Lokad has a pretty unique approach to forecasting where we leverage all the data that we have to perform every single forecast. While discussing with customers, I have been asked whether Lokad would mix Chinese food data with sports bar data. Indeed, the customer was worried that we might mix data that exhibits very different sales patterns although it was the same food and drink retail industry.

In fact, the more abstract question was: How refined is the notion of industry segments within Lokad? Well, the real answer is that we don’t have any notion of industry segments in Lokad. And, in my humble opinion, it would be a really poor idea to even try to improve statistical forecasts based on such information

  • No matter how refined is your industry segments classification, it’s still a very poor approximation of the reality. Industry segments are changing all the time, and who knows whether sales of Thai food exhibit the same patterns that sales of Vietnamese food. In a way, this is why dmoz.org is massively less popular and useful than search engines.
  • Even of small point of sales is usually generating a dozen of time-series (for each product being sold) at least 200 worked days per year. Thus, one year of history represent already more than 1.000 numbers to be exploited. The information contained in those number is dwarfing the amount of information contained in the classification that would typically be represented as just a few numbers.
  • Creating a classification that matches the forecasting purposes is probably as hard, if not harder, than the forecasting task itself. Indeed, an efficient classification would be able tell whether business segments will exhibit same patterns in the future.

Instead of relying on such a manual classification, Lokad is relying directly on statistical correlations: if some data can be used to improve the considered forecast, then do it; if the data cannot be used to achieve that, then just ignore the data. With proper statistical tools, more data does not hurt and storing data has never been cheaper.

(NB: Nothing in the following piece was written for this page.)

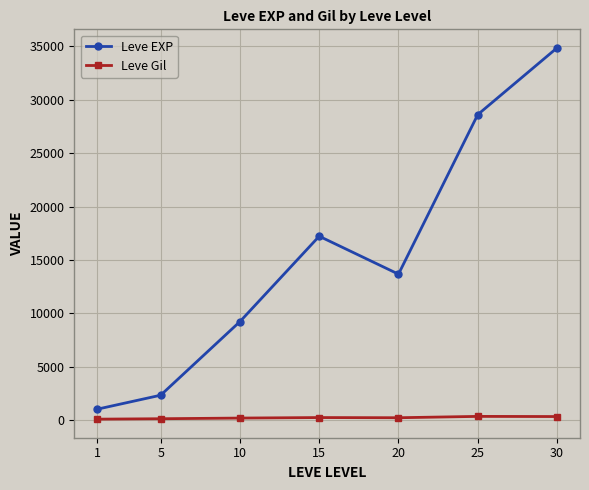

True or false: Leve EXP has more than 0 interior local peaks.

True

Back to the Chinese Food vs. Sport Bar initial example, the reality is more complex than it seems. Some products, sold in both places, let’s say ice cream, might exhibit similar sales patterns because they depend a lot from the weather, while some others, let’s say beers, might behave very differently. Lokad is relying on automated processes to validate the correlations for every single forecasts; as opposed to do it once for a whole industry segment.

Introducing industry segments in Lokad would be like reverting from full text search to a hierarchical directory: time-consuming, and, in the end, much less efficient.